PROMPT = Would you transcribe the records word for word, please?

(Records excerpted from a collection)
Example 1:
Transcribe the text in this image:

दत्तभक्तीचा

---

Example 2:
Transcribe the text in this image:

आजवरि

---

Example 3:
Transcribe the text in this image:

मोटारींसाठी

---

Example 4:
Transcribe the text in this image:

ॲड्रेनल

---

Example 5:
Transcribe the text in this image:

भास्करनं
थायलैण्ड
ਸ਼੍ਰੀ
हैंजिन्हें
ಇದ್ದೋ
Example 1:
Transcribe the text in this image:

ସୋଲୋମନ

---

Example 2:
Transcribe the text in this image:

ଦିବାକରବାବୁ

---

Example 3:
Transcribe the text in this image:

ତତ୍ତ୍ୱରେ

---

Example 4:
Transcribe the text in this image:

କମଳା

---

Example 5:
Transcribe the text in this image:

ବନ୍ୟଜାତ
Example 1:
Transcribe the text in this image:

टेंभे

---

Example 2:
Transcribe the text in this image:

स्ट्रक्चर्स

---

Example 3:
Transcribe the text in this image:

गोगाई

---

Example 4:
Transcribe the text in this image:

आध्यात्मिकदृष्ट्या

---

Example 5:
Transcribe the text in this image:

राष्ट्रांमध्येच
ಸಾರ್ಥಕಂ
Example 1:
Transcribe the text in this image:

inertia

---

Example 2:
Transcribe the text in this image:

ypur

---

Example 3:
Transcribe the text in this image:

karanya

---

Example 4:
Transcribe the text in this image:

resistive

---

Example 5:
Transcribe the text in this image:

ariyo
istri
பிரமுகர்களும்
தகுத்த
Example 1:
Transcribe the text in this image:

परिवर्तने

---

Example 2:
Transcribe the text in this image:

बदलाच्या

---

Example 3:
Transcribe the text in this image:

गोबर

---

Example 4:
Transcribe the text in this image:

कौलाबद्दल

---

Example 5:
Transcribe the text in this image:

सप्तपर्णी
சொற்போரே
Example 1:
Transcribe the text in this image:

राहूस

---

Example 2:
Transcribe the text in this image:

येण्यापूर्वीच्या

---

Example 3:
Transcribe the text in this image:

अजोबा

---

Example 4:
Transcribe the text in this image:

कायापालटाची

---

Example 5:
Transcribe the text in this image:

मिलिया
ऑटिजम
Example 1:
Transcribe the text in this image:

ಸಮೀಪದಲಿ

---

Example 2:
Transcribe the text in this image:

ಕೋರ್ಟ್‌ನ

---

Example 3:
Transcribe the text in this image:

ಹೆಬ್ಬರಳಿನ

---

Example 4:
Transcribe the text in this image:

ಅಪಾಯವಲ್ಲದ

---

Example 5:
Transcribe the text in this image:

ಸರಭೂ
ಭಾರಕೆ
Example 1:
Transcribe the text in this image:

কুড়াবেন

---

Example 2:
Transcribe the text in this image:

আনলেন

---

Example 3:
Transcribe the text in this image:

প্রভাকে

RESPONSE TO THE TASK =
Example 1:
Transcribe the text in this image:

दत्तभक्तीचा

---

Example 2:
Transcribe the text in this image:

आजवरि

---

Example 3:
Transcribe the text in this image:

मोटारींसाठी

---

Example 4:
Transcribe the text in this image:

ॲड्रेनल

---

Example 5:
Transcribe the text in this image:

भास्करनं
थायलैण्ड
ਸ਼੍ਰੀ
हैंजिन्हें
ಇದ್ದೋ
Example 1:
Transcribe the text in this image:

ସୋଲୋମନ

---

Example 2:
Transcribe the text in this image:

ଦିବାକରବାବୁ

---

Example 3:
Transcribe the text in this image:

ତତ୍ତ୍ୱରେ

---

Example 4:
Transcribe the text in this image:

କମଳା

---

Example 5:
Transcribe the text in this image:

ବନ୍ୟଜାତ
Example 1:
Transcribe the text in this image:

टेंभे

---

Example 2:
Transcribe the text in this image:

स्ट्रक्चर्स

---

Example 3:
Transcribe the text in this image:

गोगाई

---

Example 4:
Transcribe the text in this image:

आध्यात्मिकदृष्ट्या

---

Example 5:
Transcribe the text in this image:

राष्ट्रांमध्येच
ಸಾರ್ಥಕಂ
Example 1:
Transcribe the text in this image:

inertia

---

Example 2:
Transcribe the text in this image:

ypur

---

Example 3:
Transcribe the text in this image:

karanya

---

Example 4:
Transcribe the text in this image:

resistive

---

Example 5:
Transcribe the text in this image:

ariyo
istri
பிரமுகர்களும்
தகுத்த
Example 1:
Transcribe the text in this image:

परिवर्तने

---

Example 2:
Transcribe the text in this image:

बदलाच्या

---

Example 3:
Transcribe the text in this image:

गोबर

---

Example 4:
Transcribe the text in this image:

कौलाबद्दल

---

Example 5:
Transcribe the text in this image:

सप्तपर्णी
சொற்போரே
Example 1:
Transcribe the text in this image:

राहूस

---

Example 2:
Transcribe the text in this image:

येण्यापूर्वीच्या

---

Example 3:
Transcribe the text in this image:

अजोबा

---

Example 4:
Transcribe the text in this image:

कायापालटाची

---

Example 5:
Transcribe the text in this image:

मिलिया
ऑटिजम
Example 1:
Transcribe the text in this image:

ಸಮೀಪದಲಿ

---

Example 2:
Transcribe the text in this image:

ಕೋರ್ಟ್‌ನ

---

Example 3:
Transcribe the text in this image:

ಹೆಬ್ಬರಳಿನ

---

Example 4:
Transcribe the text in this image:

ಅಪಾಯವಲ್ಲದ

---

Example 5:
Transcribe the text in this image:

ಸರಭೂ
ಭಾರಕೆ
Example 1:
Transcribe the text in this image:

কুড়াবেন

---

Example 2:
Transcribe the text in this image:

আনলেন

---

Example 3:
Transcribe the text in this image:

প্রভাকে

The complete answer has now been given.